Notes from the North Woods

Given that our current understanding of the mechanisms of inheritance has undergone major revisions over the past fifty years, I thought a brief review of our current knowledge was in order.

As complex multicellular organisms we know that we have genes for specific traits such as eye color that are predictably passed on to our offspring. This occurs through the processes of sexual reproduction which endow our offspring with a mixture of those genes carried by the two parents.

Cloning (or asexual reproduction) occurs when the offspring are identical to a single parent. In this process there is no mating and mixing of genes. Cloning is a common (but often not the only) means of reproduction in some plants, insects, bacteria, and viruses. Cloning has also been induced artificially in the laboratory by manipulation of the egg cells of higher organisms such as mice and sheep.
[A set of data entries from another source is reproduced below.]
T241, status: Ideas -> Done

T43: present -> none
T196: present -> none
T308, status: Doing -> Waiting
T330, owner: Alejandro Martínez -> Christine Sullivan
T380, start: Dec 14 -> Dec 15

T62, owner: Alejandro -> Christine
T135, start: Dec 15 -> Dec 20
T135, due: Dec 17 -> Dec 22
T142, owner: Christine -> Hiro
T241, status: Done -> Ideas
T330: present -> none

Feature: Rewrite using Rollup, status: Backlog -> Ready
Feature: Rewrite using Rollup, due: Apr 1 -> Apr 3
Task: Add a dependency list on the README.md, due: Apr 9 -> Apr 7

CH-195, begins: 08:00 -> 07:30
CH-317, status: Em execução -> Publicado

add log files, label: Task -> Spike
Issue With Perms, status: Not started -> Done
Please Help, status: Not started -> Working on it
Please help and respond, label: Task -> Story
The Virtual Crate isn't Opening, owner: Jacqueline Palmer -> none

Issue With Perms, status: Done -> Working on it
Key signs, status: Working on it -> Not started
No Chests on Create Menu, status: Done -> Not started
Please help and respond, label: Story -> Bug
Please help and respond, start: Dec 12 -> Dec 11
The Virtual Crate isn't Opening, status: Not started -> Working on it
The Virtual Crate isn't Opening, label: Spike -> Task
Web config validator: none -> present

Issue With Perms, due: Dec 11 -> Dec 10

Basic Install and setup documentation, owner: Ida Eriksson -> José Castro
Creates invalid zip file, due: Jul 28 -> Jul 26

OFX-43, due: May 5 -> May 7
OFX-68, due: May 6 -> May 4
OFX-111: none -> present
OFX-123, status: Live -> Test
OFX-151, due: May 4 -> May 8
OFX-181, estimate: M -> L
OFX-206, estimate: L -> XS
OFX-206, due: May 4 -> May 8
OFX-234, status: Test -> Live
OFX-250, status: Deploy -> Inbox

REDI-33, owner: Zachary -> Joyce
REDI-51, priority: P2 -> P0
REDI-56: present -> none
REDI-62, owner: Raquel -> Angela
Under certain natural conditions, a bacterium can donate some genes to a neighboring bacterium thus changing not only the recipient bacterium but the recipient bacterium’s future progeny as well. In this way new genes (such as for antibiotic resistance) can spread through a bacterial colony very rapidly. In the sense that there is now a mixture of genes in an individual bacterium that came from two different individuals, the results are similar to that following sexual reproduction in higher organisms.

Likewise, when two different viruses infect the same cell they may exchange genes and, if they do, their offspring may emerge having different characteristics from that of either of the parent viruses. Finally, as described previously in this column (and reminiscent of some ancient myths), on rare occasions an organism can either ingest, or become infected by, another organism which, while remaining mostly intact, ends up living permanently in the host organism and replicating in concert with its host, thus producing a novel hybrid organism.